There was a kid, a young man I'd guess to be in his late teens or early twenties, helping out with this bold adventure. He watched hubby spinning tires on the ice for a few seconds then he disappeared. Soon he returned with a bucket and a big garbage bag of saw dust. "Here, sprinkle this on the ground and it should help give you some traction. And here is a shovel in case you need it. Now we need to get out of here." (The snow was falling heavily by then.) He sprinkled a little of the shavings in front of our tires before he went away.
Left alone to fend for ourselves in the silence of the falling snow, I looked around at our circumstances. Suddenly this picture popped into my mind. (From The Shining)
Only, in my mind, I'm the one swinging the ax!

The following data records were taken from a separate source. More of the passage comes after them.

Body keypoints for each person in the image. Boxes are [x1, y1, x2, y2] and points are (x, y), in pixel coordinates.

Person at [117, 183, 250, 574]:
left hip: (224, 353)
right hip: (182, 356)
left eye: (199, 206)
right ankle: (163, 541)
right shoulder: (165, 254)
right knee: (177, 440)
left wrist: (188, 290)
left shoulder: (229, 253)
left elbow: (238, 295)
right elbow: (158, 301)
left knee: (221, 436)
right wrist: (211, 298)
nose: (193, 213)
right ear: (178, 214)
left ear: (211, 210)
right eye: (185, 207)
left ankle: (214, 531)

Somewhere from deep inside I started to laugh. It was that so-hard-you-can't-breath kind of laughter, and I couldn't stop. The more I looked at the useless sawdust and the pile of insulating possibilities, the harder I laughed. Hubby, with nose dripping and a grimace, looked at me with great concern. It was a moment I hope I never forget.
It is a gift from God to be able to laugh instead of cry when tears and snot would only make ugly icicles on my face. God is SO good!
I laughed out my frustrations and felt much better. I fashioned a protective covering for the water pipe that has yet to freeze up. The sawdust didn't do anything to help the situation at all. Hubby dug with the shovel and spun the tires until he finally had the truck at the top of the hill.
We went to the nearest Wal-Mart for some groceries, hot chocolate mix, and some of these.
There are more challenging days ahead, but for now, we are settled in as best we can be. No satellite TV but local stations via "air" are available, cell phones work well, Wi-Fi is iffy and limited, and the snow continues to fall. We still have running water, my tummy is full and I'm warm. The dashing and bold adventure could be worse.